Ms Crombie’s 47-year career included postings at Armadale, Bentley, Royal Perth, Mt Henry, Manjimup and Katanning hospitals.

In 1994, en route home from a conference, she pondered a conversation between herself and other enrolled nurses who had travelled from around Australia to attend the conference, which revealed their mutual lack of knowledge about the history of their profession.

No one knew who had created their curriculum, how tutors were chosen, how examinations were organised or what bodies governed their profession.

With these questions and many more in mind, Ms Crombie soon found that hospital and training records had not always been archived or even kept in WA and began the research that ended in publication of her book.
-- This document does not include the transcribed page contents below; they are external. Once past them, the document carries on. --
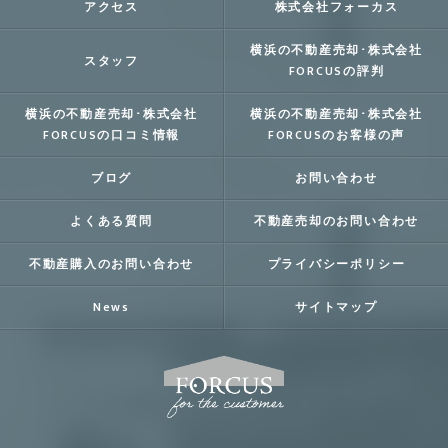
アクセス
株式会社フォーカス
横浜の不動産売却･株式会社
スタッフ
FORCUSの評判
横浜の不動産売却･株式会社
横浜の不動産売却･株式会社
FORCUSの口コミ情報
FORCUSのお客様の声
ブログ
お問い合わせ
よくある質問
不動産売却のお問い合わせ
不動産購入のお問い合わせ
プライバシーポリシー
News
サイトマップ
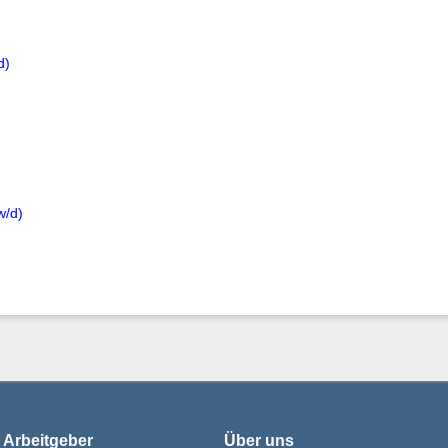
d)
w/d)
 Arbeitgeber
Über uns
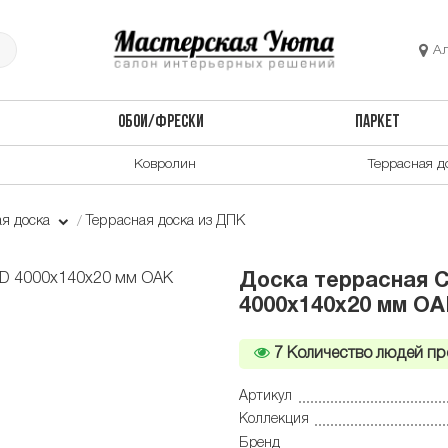
А
ОБОИ/ФРЕСКИ
ПАРКЕТ
Ковролин
Террасная д
ая доска
Террасная доска из ДПК
Доска террасная 
4000x140x20 мм OA
7
Количество людей пр
Артикул
Коллекция
Бренд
It chronicles metropolitan and country hospitals and the roles they played to train enrolled nurses, back to a time they faced rigid, and sometimes unforgiving, discipline on and off-duty.

They could be dismissed for ‘wearing’ a ‘love bite’ or sneaking out of quarters at night; random testings ensured uniforms did not creep higher than 16 inches off the floor and shoes had to constantly shine so bugs could ‘slide’ to the ground.

No airconditioners or fans relieved them during long, hot summers; they were discouraged from having personal contact with patients’ families and they learned in their own way how to deal with the death of patients, babies or adults.

Ms Crombie’s record shows how much has changed for the nurses she said formed the ‘backbone’ of WA hospitals ” but she said some things never changed.

‘Nursing has to be what you really want,’ she said.

‘It has to be within you, and it won’t be in the lecture room you learn the most, but from your patients.’